Abstract

Heparin inhibits proliferation of smooth muscle cells in culture and intimal hyperplasia in experimental animals but paradoxically exacerbates vascular injury in clinical trials. To determine whether the difference in the means by which heparin was administered explained the benefit in animals and aggravation in humans, we examined the vascular effects of a range of heparin treatments. When laboratory rats were injected subcutaneously with heparin (55.5 IU, approximately 1.0 mg/kg) per clinical trial protocols, intimal hyperplasia after arterial injury was exacerbated rather than alleviated. The intima to media area ratio was increased 22.5% with every-other-day injections and was increased 16.8% with daily injections. When the daily dose of heparin was increased to 7.2 mg/kg or when injections were initiated a week before injury, intimal hyperplasia was made even worse (52.2% and 59.9% above control). Twice-daily heparin, 7 and 17 hours apart, had no demonstrable effect one way or the other, and it was not until the heparin was administered at 12-hour intervals that intimal hyperplasia and cell proliferation were lessened (44.6% decrease). The greatest reduction in intimal hyperplasia was obtained when the heparin was administered continuously.

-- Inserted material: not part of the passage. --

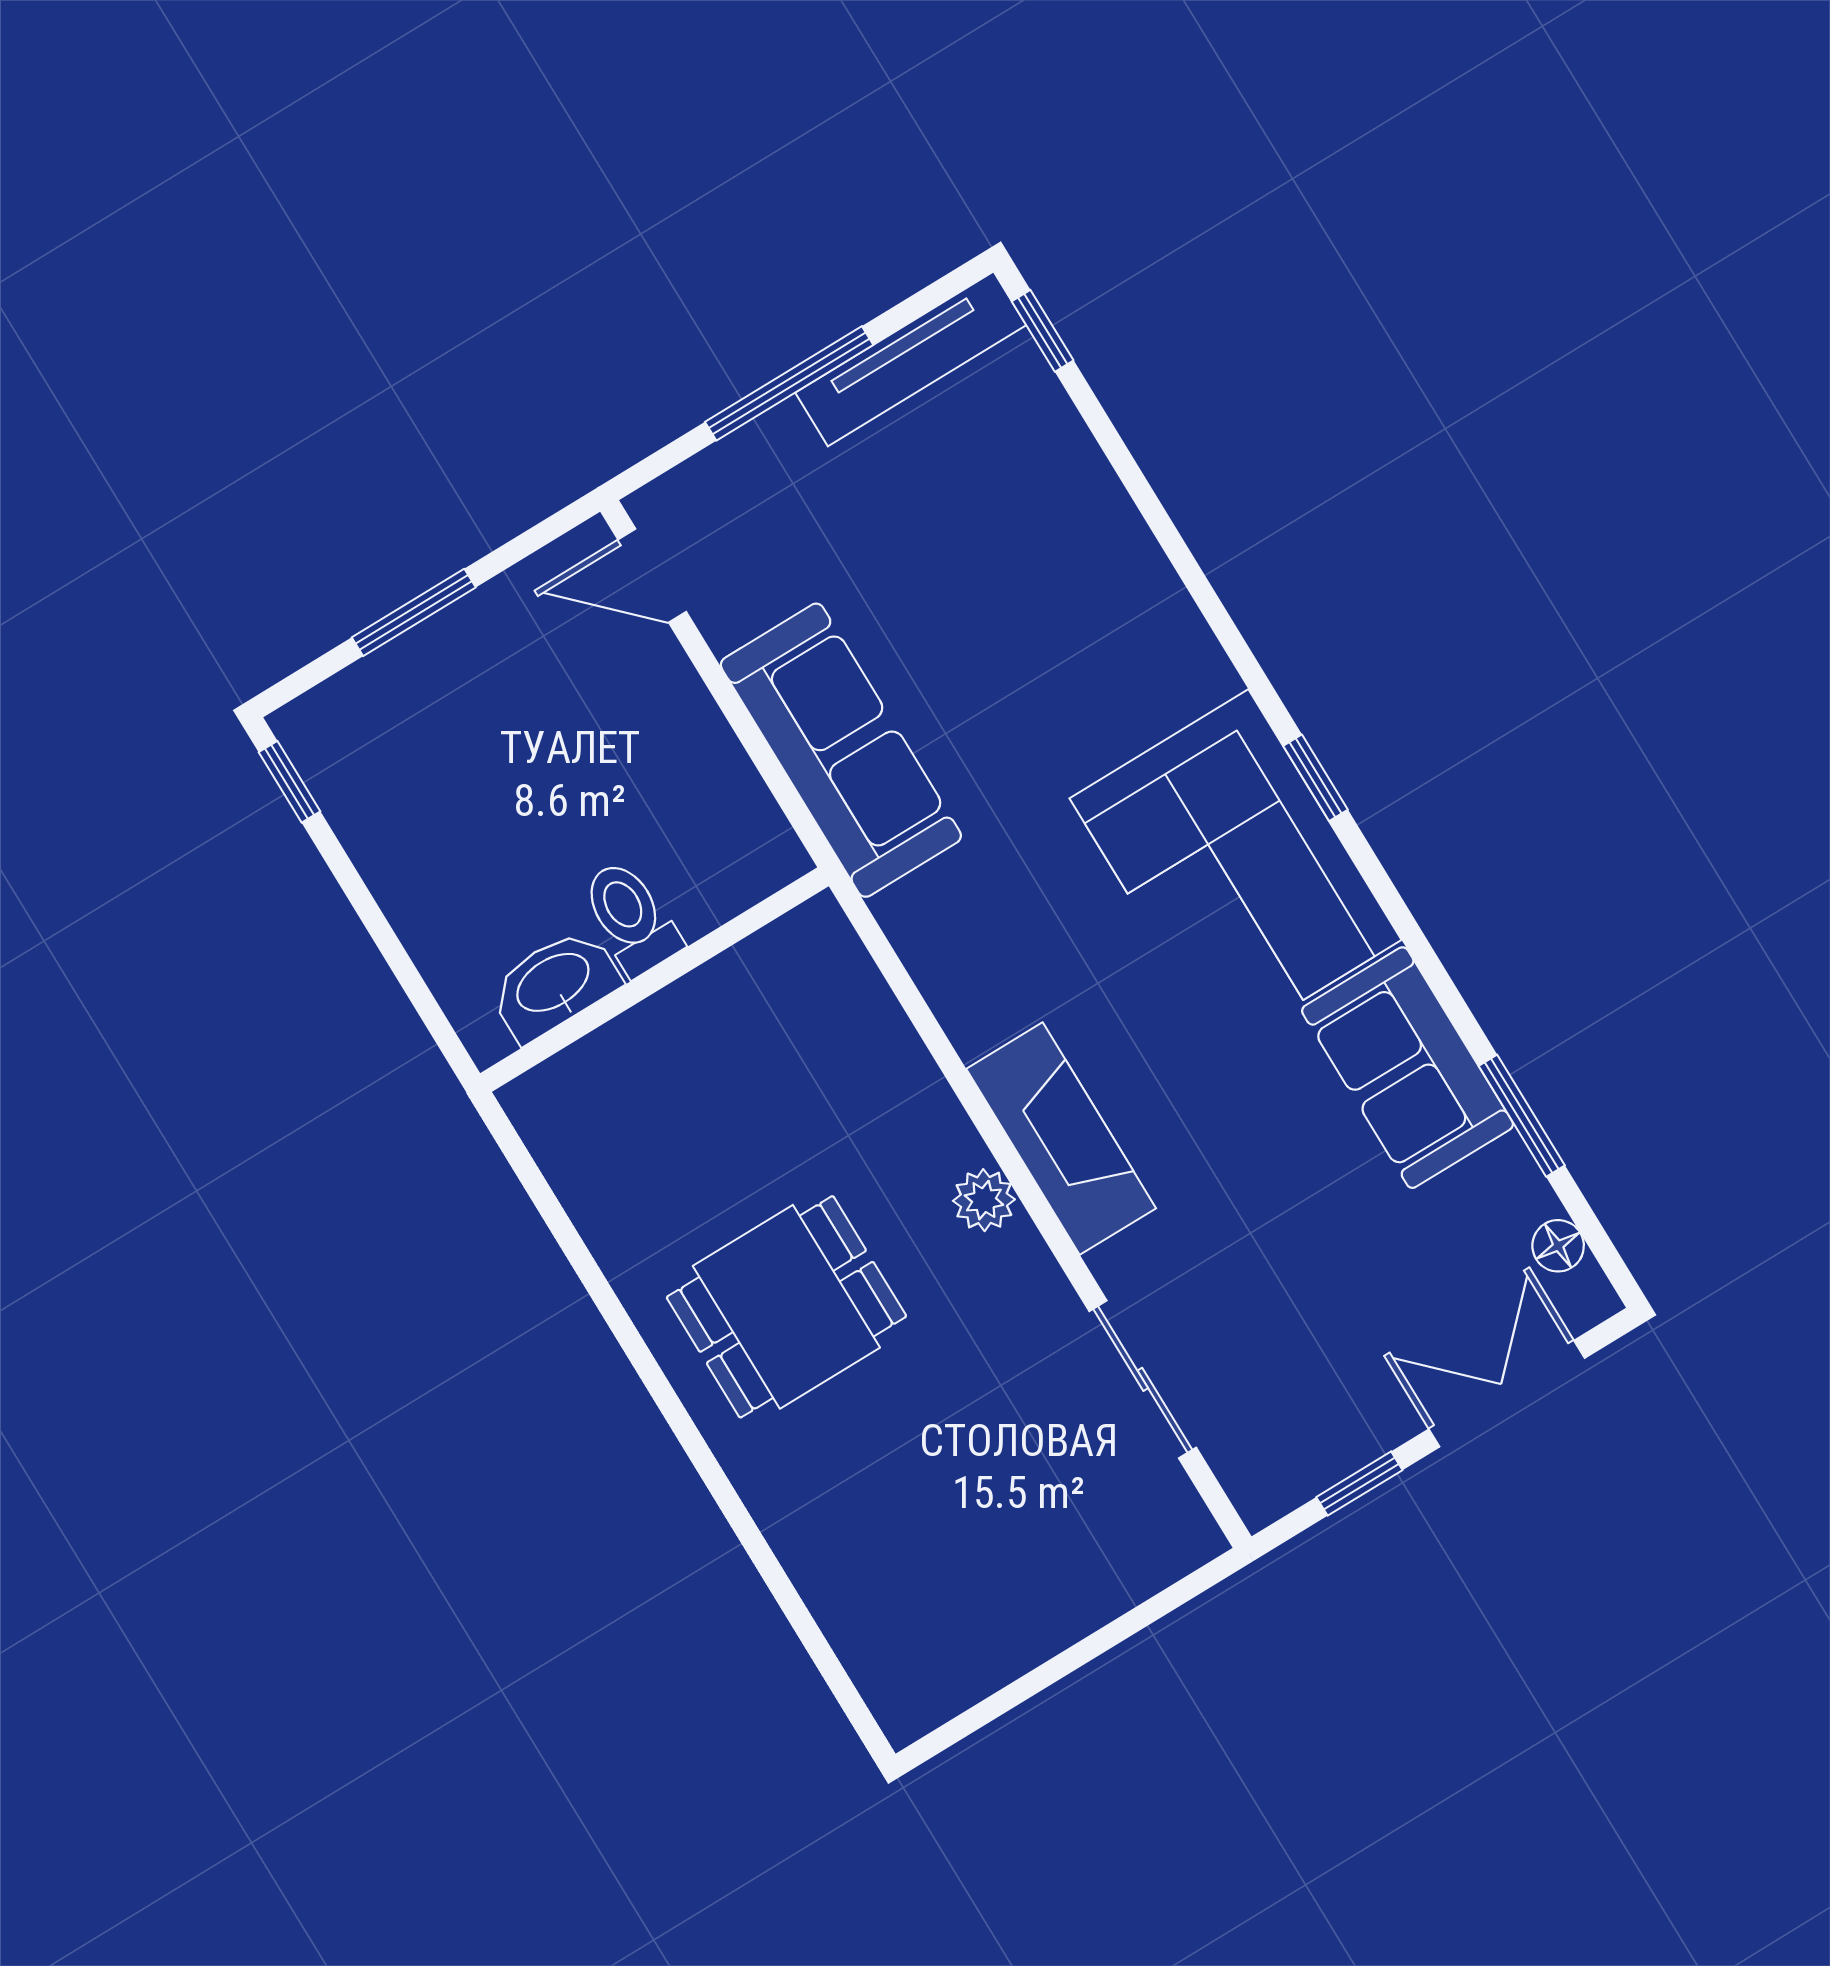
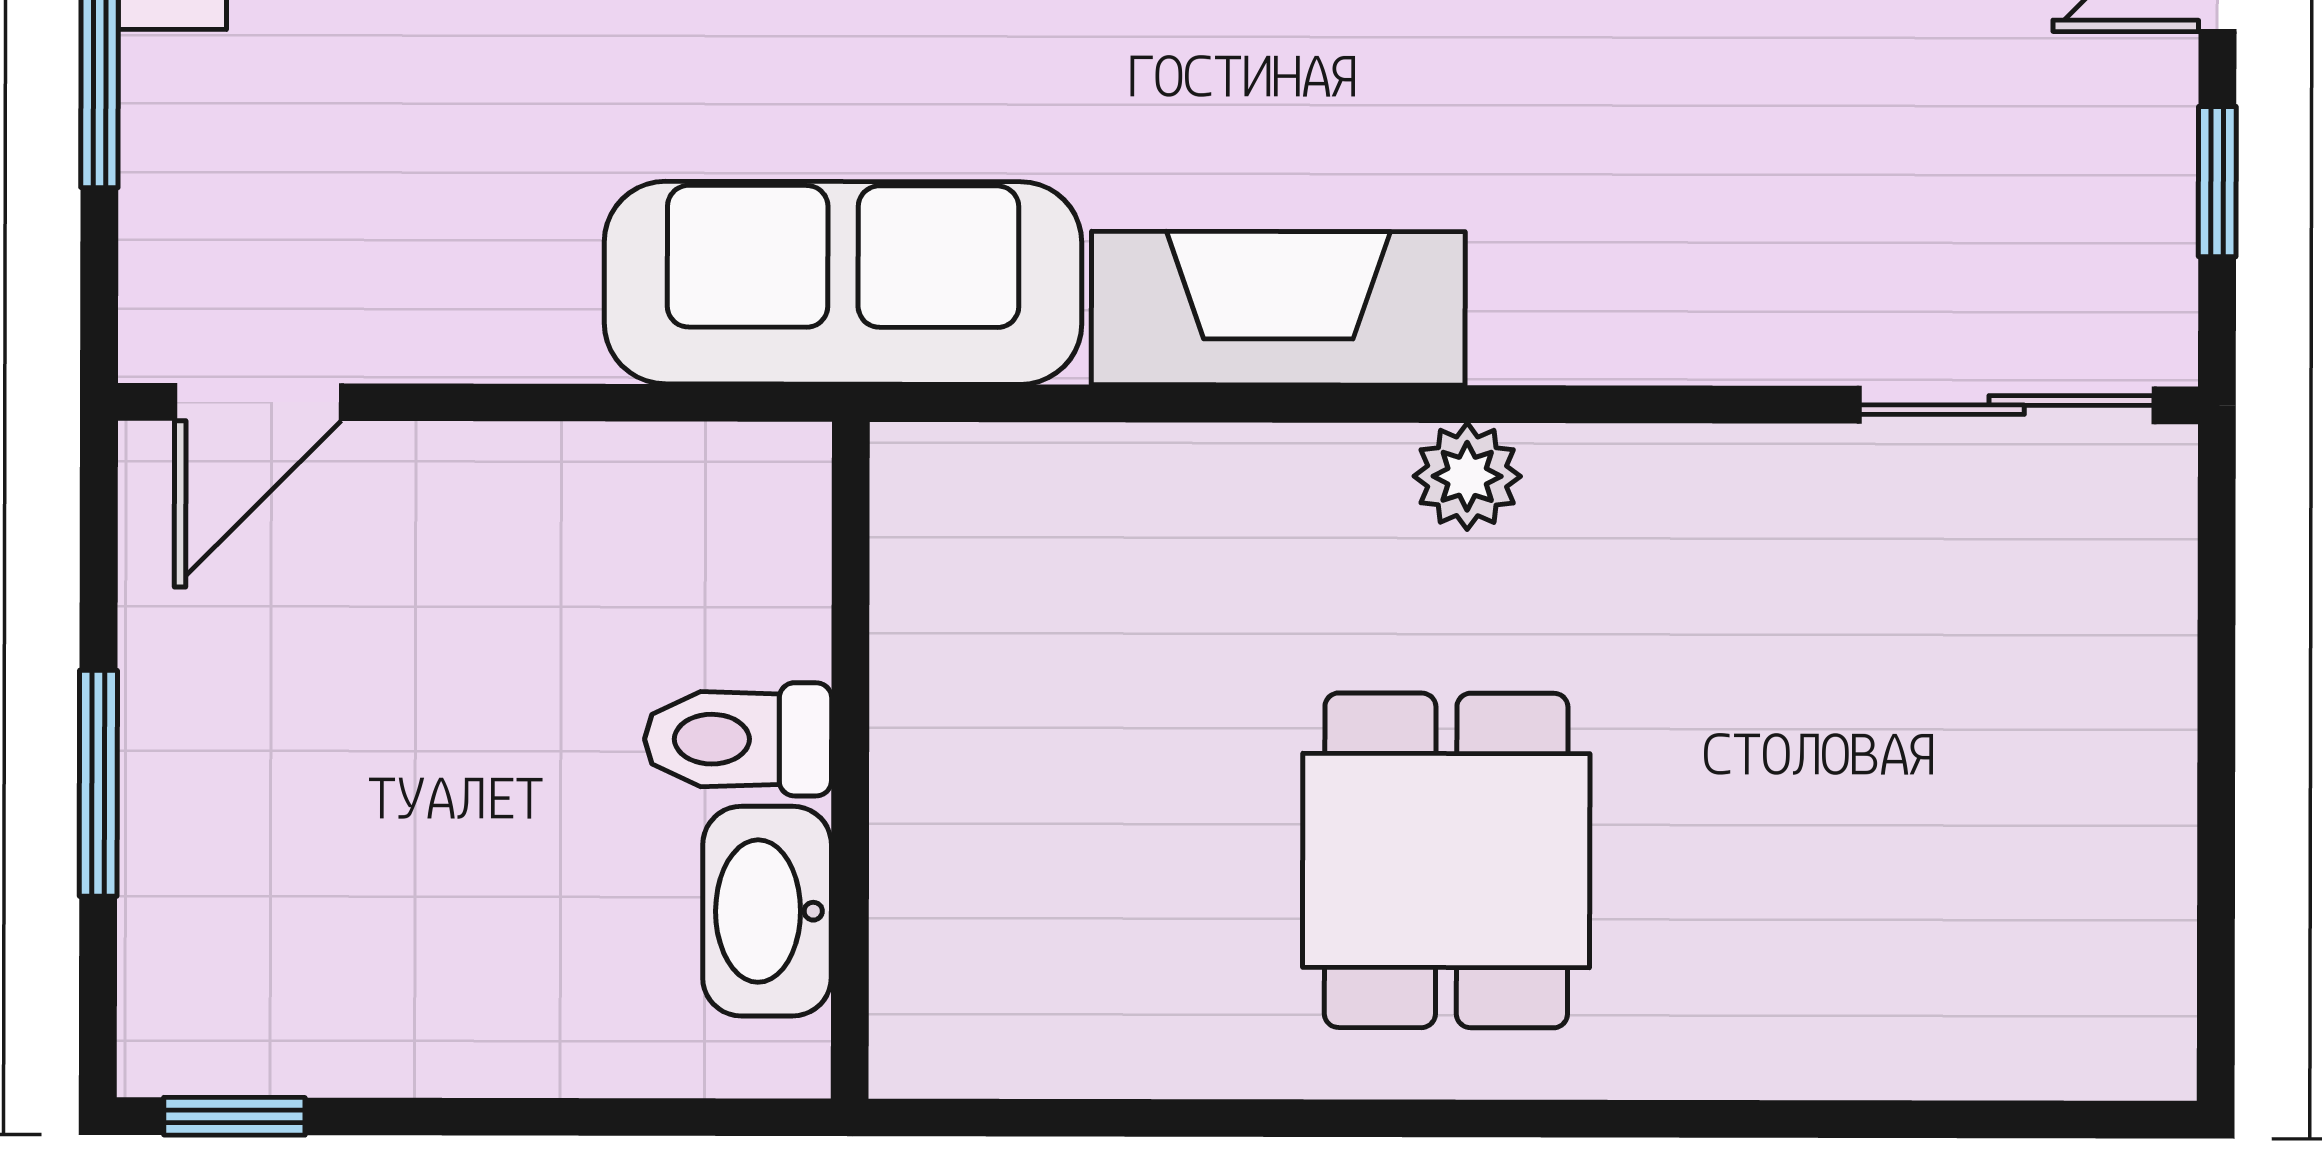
sofa: (841, 750) -> (843, 283), moved
fireplace: (1061, 1139) -> (1278, 308), moved
sliding door: (1143, 1379) -> (2007, 405), moved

The continuous osmotic pump intravenous infusion of heparin inhibited 62.5% of the expected proliferation, and perivascular polymeric device release of heparin blocked the response by 74.2%. While subcutaneous injections transiently increased activated partial thromboplastin time, neither mode of continuous delivery altered coagulation. We might reconsider the use of heparin in vascular diseases and not neglect this promising compound because of inappropriate extrapolation from the laboratory to clinical use.